━━━ RECORD EXCERPTS

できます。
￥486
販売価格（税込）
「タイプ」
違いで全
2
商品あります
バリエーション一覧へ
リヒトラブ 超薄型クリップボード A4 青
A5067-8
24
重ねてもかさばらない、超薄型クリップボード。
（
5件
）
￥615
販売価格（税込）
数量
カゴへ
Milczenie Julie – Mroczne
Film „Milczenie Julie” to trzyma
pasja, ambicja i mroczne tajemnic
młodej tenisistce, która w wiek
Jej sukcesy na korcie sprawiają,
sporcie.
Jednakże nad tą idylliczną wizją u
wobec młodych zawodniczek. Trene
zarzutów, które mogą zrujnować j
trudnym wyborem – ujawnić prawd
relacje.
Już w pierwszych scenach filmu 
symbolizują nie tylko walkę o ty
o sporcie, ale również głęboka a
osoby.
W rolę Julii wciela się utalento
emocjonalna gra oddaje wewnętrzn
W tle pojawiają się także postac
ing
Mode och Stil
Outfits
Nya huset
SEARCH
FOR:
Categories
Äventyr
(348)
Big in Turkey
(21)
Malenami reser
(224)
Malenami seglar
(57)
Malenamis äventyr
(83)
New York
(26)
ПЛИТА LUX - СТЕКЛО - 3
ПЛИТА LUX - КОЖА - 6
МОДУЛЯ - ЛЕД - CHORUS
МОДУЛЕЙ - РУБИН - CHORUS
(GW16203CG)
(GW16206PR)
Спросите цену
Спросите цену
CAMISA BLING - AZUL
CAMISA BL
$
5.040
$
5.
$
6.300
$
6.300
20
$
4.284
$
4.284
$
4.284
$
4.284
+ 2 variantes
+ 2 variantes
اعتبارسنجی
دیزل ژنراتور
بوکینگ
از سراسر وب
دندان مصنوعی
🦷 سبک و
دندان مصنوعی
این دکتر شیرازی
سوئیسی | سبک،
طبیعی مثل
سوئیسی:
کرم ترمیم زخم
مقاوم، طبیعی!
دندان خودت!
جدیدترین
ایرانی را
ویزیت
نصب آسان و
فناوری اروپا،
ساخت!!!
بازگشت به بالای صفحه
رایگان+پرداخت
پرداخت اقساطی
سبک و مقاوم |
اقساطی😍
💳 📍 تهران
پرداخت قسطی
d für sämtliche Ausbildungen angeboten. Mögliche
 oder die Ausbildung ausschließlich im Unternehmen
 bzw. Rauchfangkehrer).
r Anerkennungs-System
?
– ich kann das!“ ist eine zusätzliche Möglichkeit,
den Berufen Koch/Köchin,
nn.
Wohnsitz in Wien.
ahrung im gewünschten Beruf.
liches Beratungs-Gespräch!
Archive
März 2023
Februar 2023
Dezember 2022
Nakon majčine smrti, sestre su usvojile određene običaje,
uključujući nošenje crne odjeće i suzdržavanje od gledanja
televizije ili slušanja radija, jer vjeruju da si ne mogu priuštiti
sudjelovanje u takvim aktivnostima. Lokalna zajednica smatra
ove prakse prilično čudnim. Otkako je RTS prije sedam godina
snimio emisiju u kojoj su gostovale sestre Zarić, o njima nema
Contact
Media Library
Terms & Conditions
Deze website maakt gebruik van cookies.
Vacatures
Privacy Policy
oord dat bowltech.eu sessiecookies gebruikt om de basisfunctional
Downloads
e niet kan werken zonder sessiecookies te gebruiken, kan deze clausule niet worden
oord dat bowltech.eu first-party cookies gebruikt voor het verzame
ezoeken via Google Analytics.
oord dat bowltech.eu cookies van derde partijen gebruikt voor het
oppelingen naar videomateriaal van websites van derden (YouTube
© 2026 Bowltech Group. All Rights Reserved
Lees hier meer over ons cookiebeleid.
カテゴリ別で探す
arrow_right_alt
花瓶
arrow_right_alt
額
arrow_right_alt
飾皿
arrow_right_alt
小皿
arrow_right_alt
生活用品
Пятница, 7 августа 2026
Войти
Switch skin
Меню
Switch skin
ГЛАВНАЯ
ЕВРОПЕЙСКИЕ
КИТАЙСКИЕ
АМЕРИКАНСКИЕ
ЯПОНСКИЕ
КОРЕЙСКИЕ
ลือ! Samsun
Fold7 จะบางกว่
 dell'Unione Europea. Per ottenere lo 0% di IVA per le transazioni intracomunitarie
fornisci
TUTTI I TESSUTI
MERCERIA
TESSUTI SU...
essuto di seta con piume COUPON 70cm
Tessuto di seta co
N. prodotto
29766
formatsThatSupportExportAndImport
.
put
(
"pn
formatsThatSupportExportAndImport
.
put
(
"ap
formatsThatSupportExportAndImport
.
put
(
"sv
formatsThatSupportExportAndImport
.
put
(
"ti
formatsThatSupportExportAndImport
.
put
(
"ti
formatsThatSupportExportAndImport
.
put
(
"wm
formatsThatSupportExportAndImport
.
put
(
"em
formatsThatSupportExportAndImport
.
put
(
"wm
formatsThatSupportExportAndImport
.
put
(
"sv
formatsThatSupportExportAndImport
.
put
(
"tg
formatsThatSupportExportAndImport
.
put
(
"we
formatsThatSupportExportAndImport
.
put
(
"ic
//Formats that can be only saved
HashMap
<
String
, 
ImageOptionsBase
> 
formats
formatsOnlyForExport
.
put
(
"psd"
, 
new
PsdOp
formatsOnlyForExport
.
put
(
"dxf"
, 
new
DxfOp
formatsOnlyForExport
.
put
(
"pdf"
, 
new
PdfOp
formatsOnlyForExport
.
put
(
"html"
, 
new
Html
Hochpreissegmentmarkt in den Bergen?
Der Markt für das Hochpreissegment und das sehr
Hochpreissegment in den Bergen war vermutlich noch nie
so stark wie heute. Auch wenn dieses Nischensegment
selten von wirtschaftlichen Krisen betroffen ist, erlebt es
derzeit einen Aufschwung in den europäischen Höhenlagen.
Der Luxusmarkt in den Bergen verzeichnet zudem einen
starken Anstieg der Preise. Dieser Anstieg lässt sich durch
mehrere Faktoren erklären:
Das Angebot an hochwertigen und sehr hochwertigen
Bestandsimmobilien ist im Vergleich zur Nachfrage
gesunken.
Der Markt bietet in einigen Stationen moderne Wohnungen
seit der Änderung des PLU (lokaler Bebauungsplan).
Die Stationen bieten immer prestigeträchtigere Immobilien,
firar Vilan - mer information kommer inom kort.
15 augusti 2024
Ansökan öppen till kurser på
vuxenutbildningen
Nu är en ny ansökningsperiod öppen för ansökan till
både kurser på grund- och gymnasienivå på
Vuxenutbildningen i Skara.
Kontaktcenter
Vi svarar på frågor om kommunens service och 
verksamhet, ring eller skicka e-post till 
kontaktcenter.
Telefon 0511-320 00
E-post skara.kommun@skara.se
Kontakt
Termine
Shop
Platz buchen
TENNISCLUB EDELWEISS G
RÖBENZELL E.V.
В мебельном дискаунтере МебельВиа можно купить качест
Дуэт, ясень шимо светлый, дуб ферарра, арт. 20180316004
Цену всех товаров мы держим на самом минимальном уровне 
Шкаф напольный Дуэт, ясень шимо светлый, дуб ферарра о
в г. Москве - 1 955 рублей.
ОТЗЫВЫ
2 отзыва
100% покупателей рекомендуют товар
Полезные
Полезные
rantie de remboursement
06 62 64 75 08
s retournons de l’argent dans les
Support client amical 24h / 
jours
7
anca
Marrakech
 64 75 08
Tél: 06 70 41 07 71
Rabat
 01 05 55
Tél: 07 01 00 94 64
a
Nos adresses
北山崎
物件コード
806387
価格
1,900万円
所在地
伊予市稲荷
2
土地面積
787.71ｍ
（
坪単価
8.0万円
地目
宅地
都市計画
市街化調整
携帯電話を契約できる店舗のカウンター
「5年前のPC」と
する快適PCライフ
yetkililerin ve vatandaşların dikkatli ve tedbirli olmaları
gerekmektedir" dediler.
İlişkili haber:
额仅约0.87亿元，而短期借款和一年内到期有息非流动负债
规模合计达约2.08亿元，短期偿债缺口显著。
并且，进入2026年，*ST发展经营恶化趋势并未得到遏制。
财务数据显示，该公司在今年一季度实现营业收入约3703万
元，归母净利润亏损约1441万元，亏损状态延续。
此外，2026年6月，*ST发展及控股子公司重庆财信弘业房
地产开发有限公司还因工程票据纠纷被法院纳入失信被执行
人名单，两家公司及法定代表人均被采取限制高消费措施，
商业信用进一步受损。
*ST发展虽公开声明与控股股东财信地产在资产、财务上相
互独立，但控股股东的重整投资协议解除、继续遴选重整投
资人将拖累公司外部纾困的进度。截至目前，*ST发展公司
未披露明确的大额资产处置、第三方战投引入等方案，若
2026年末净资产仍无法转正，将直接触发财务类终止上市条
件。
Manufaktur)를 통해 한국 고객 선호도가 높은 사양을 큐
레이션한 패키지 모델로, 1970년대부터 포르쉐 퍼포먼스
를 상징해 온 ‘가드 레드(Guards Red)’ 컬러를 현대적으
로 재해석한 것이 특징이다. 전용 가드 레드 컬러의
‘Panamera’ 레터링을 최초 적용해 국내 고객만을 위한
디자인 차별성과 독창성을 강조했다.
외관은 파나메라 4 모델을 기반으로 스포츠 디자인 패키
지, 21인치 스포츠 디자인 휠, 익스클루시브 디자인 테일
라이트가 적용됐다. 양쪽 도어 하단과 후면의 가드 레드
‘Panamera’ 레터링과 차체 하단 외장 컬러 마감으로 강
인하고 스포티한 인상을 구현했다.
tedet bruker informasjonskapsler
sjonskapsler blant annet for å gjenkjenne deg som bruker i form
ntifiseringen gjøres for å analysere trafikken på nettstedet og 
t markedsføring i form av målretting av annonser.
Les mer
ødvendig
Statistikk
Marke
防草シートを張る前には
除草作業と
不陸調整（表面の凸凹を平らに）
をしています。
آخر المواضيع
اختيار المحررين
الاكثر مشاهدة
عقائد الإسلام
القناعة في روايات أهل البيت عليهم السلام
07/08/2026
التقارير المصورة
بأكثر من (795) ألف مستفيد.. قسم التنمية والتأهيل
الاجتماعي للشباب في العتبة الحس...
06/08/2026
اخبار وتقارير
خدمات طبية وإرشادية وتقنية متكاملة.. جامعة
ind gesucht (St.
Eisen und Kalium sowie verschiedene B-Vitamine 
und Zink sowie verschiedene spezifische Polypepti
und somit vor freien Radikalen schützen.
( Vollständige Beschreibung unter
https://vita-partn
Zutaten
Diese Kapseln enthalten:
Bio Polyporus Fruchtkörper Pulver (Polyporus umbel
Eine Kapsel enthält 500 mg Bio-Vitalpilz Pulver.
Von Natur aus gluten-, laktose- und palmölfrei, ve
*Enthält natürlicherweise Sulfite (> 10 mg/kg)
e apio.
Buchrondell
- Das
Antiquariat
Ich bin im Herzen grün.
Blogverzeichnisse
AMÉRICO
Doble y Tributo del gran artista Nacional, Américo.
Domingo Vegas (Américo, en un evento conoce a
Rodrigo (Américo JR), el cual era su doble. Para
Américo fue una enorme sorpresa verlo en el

━━━━━━

EXERCISE DIRECTIONS:
Please transcribe exactly the lines above from the line that has "Terms & Conditions" up to and including the line that has "ezoeken via Google Analytics."; no other line belongs in the answer.

RESPONSE AREA:
Terms & Conditions
Deze website maakt gebruik van cookies.
Vacatures
Privacy Policy
oord dat bowltech.eu sessiecookies gebruikt om de basisfunctional
Downloads
e niet kan werken zonder sessiecookies te gebruiken, kan deze clausule niet worden
oord dat bowltech.eu first-party cookies gebruikt voor het verzame
ezoeken via Google Analytics.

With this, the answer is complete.